For some grandparents, bonding with their grandchildren can be a rewarding, yet challenging prospect. Each grandparent faces different obstacles — long-distances between family members, non-traditional family types, and the simple generational differences — but with a little time and effort, most of these can be overcome.
With this spirit in mind, here are a few simple ideas to create a strong bond with your grandchildren:
Face time — It may sound obvious, but one the most impactful ways to bond with your grandchildren is to see them. For grandparents who live within a reasonable distance of their grandchildren, find time to visit every couple of months and spend quality time during those visits by playing cards, coloring or any other activity. For some grandparents, however, monthly visits are not a possibility. In cases of long-distance grandparenting, be sure to utilize free video chat programs and tools such as Skype or Google Hangouts. While video chatting isn’t the same as face-to-face time, it is a vast improvement over phone calls and allows you to see your grandchildrens’ faces.
Share your stories — Generational gaps may seem cavernous at times, but sharing stories with your grandchildren can help them relate to you. Hearing stories about your life, childhood and their parents could provide perspective and help children relate to how things were “long, long ago.” For children of a certain age, they will begin to appreciate how different things were back in the day and will likely marvel at your stories.

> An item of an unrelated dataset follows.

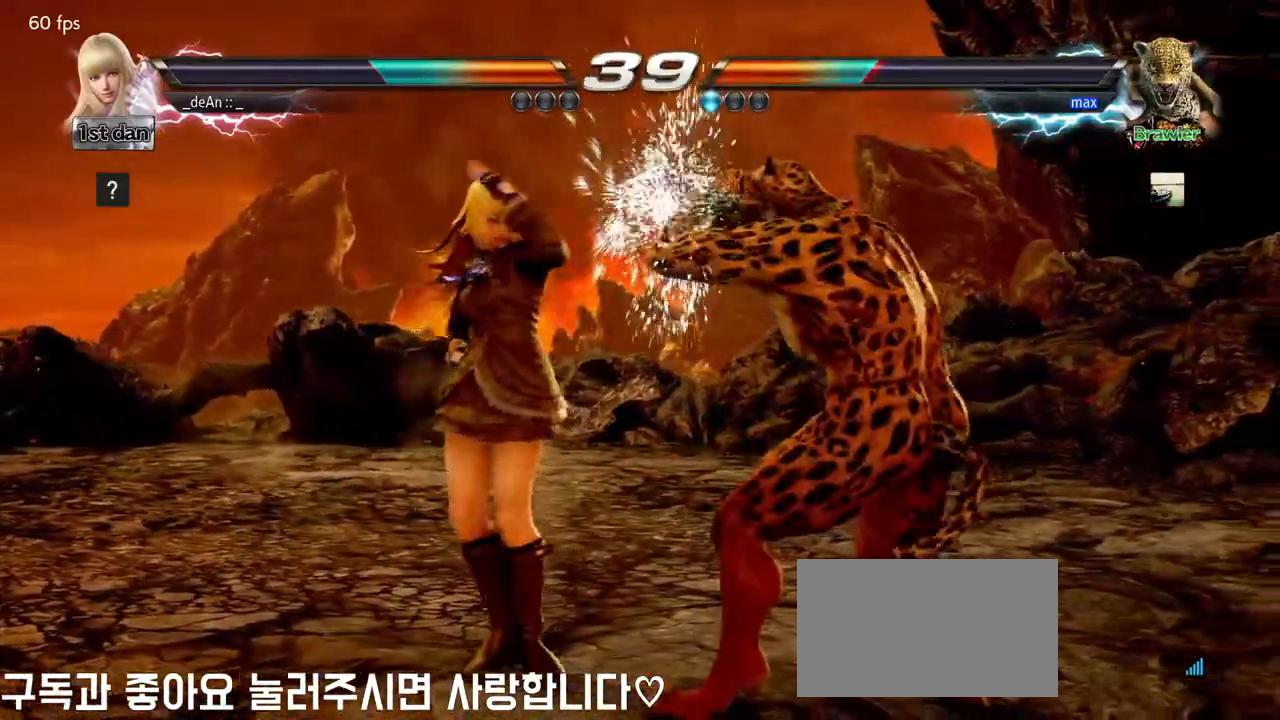
{"buttons": [], "left_stick": "center", "events": [[50, "CIRCLE", "up"], [133, "left_stick", "center"]]}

Be a little different — Every grandparent is known for the small, but special things they do. Consider developing a small routine that grandchildren expect to do when they visit or interact with you. For example, when your grandchildren visit, you could find a doorway or wall and measure their height — every time they visit they will get measured to see how much they’ve grown. In long distance cases, find a small, yet consistent way to interact with them. Consider mailing them a letter every month or two to develop a consistent rapport — they will be eagerly awaiting your next letter, and will love seeing their name on the envelope.
Go one-on-one — Regardless of whether you see your grandchildren every two weeks or twice a year, spending individual time with each one is important. In some cases, grandparents have multiple grandchildren, and while you will likely see them in groups, it is important to carve out time for each one to avoid favoritism. Get to know each child individually and find a few small things that capture their interest and only do those activities with them. As a result, each child will feel like they have an individual bond with you.